Beschrijving
In Over de liefde wordt een vrouw verlaten: haar derde lange liefdesrelatie is stukgelopen, zonder dat zij een idee heeft waardoor, door wie of waarom. Voor de zoveelste keer in haar leven is zij alleen, in de steek gelaten, op de rand van een depressie. Dan overkomt haar een ernstig ongeluk, waaraan ze een gaatje in haar geheugen overhoudt: hoe gebeurde dat ongeluk? De zoektocht naar wat de hersenen voor haar versluierd willen houden, leidt haar terug naar haar jeugd, toen ze voor de allereerste keer verliefd was.
Recensie(s)NBD|Biblion recensieMeijsing (1947) heeft vaker autobiografisch geschreven, zoals in '100% chemie' en 'Moord en doodslag' dat ze samen met haar broer Geerten schreef. Zo ook in deze nieuwe roman. De lesbische ik-persoon wordt door haar (derde) geliefde bedrogen, wat bij haar herinneringen oproept aan haar eerdere relaties en eerste verliefdheid. De bedriegende geliefde modelleert Meijsing overduidelijk naar haar ex-vriendin Xandra Schutte, toen hoofdredacteur van Vrij Nederland, en de ik heeft veel trekjes van Meijsing zelf. Met name het feit dat iedereen al van het bedrog wist behalve zij, leidt bij de ik tot schaamte en de wens zich nooit meer in het openbaar te vertonen.
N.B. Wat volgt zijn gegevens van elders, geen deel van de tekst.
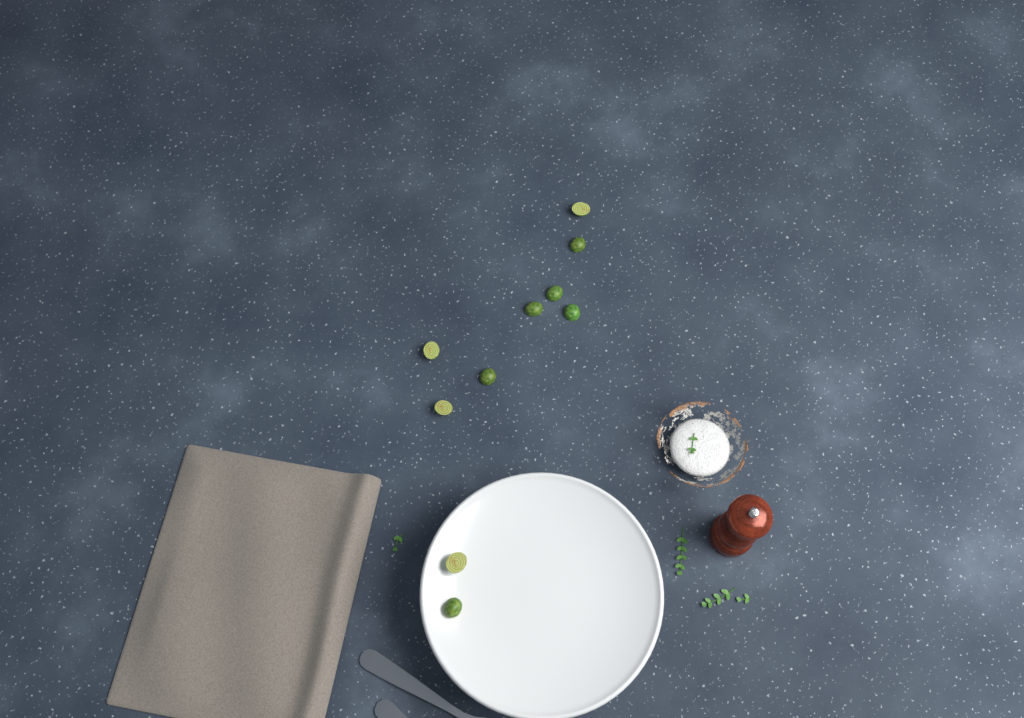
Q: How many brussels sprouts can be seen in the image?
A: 10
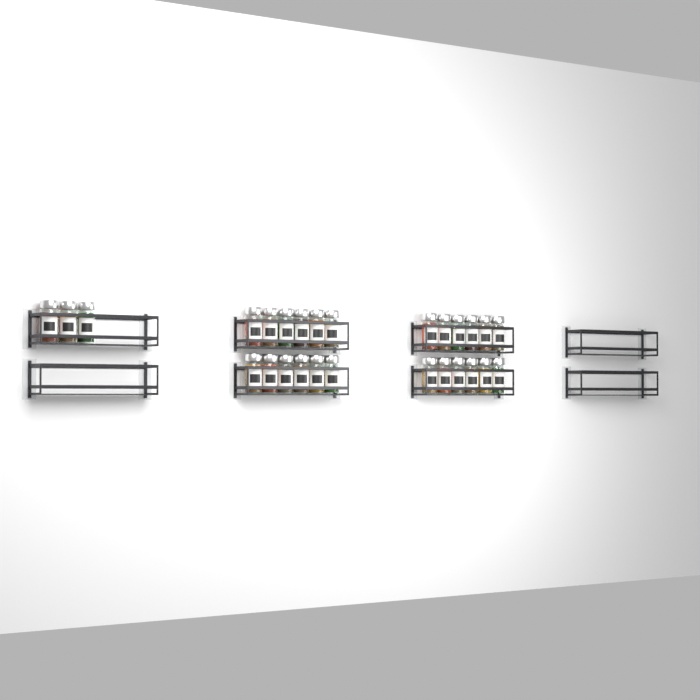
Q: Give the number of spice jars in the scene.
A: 27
Het verhaal wordt een bijna plotloze monoloog waarin de vertelster zich aan een zelfonderzoek onderwerpt en zich voorzichtig weer onder de mensen begeeft. Ze doet dat niet zonder bitterheid en woede, maar vooral ook met humor en zelfkritiek. Een essayistisch en boeiend verhaal - wel met een ietwat hoog grachtengordelgehalte - over schaamte, liefde, ongeluk, bedrog en verdriet, waarin toeval een belangrijke rol speelt. Vrij kleine druk.